Being spoken to in so much Swiss German, I begin to stumble trying to speak the Standard. I keep doubting my own paltry pronunciations, declensions, and vocab choices as what I am saying isn't being mirrored in what I hear spoken both to and around me. 'Viel mal' or 'viele male'? I can't remember. My 'Wiedersehen' is met with an 'Ade' or a 'Wiederlahaaha', or that's what it sort of sounds like to my untrained ear. I don't feel confident responding in kind as I can't quite recognise the word.
The only good thing that I have going for me auf Deutsch is that I'm just as persistent (read: annoying) in German as I am in English. I'll pester retail workers with inane questions (in a friendly way) and try for the odd cheap laugh with lame jokes. My personality, for better or worse, shines through.

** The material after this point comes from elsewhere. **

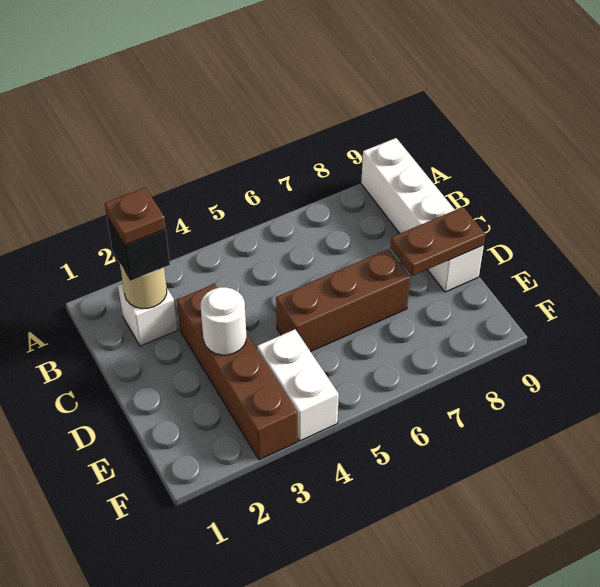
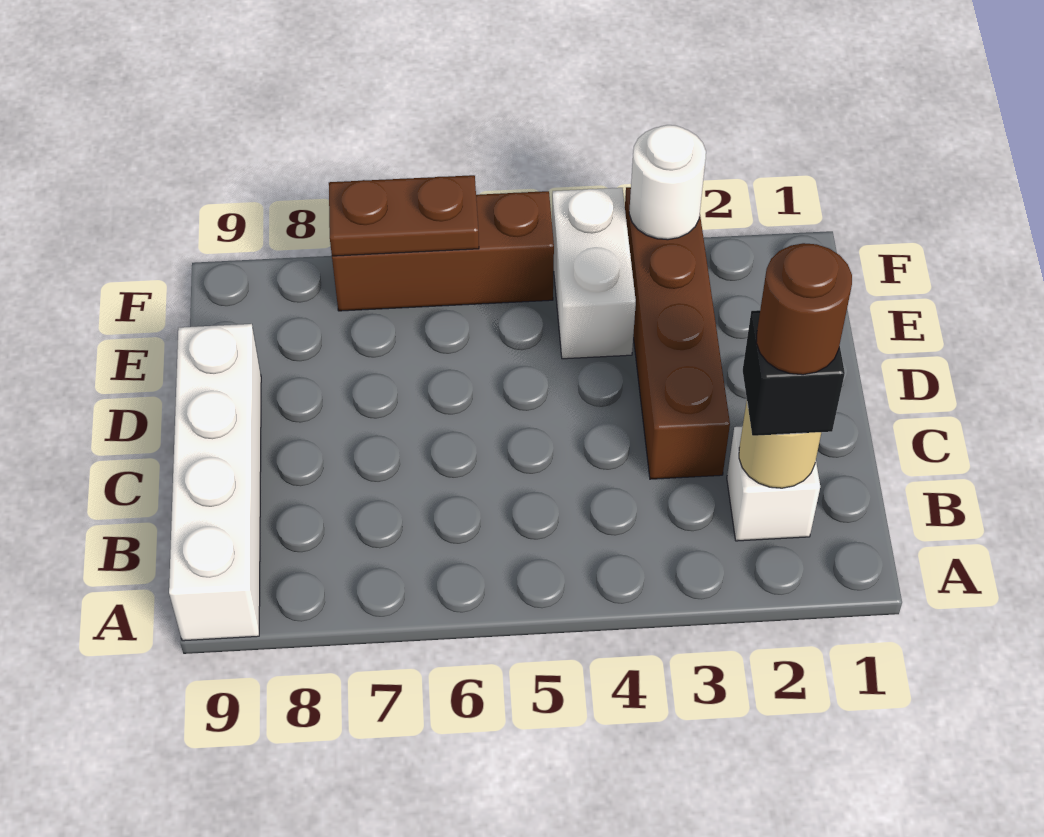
brown plate B2 level 4 -> brown round brick B2 level 4
white round brick D3 level 2 -> white round brick F3 level 2
brown brick D5:D7 level 1 -> brown brick F5:F7 level 1
brown plate D8:D9 level 2 -> brown plate F6:F7 level 2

Case in point: I dropped into a cafe/sushi bar for a morning coffee and gipfeli (read: croissant) in the Altstadt of Zurich. Afterward, I used the loo. The loo was just beyond the sushi bar portion of the resto, and, even though it wasn't yet noon, there was a dude behind the counter already fashioning fish onto rice and setting out the finished product on little plastic trays. I had to ask him how popular sushi was with the locals. Based on both how he looked and the extent of his German I could tell that he was just as foreign as I was. He didn't get my question because, well, it didn't seem to make sense as here was a fairly decent-looking sushi joint in the middle of town, so, yeah, sushi-eating was popular enough to keep it afloat. Mind you, though, this place also doubled as a pastry and coffee joint that additionally sold continental cuisine, so how popular was the sushi selection really? Anyway, I was told that this resto was the 'best sushi place' in town and that I should stay and eat some. Yeah, I wasn't really ready for 'elevensies' already, so I had to pass.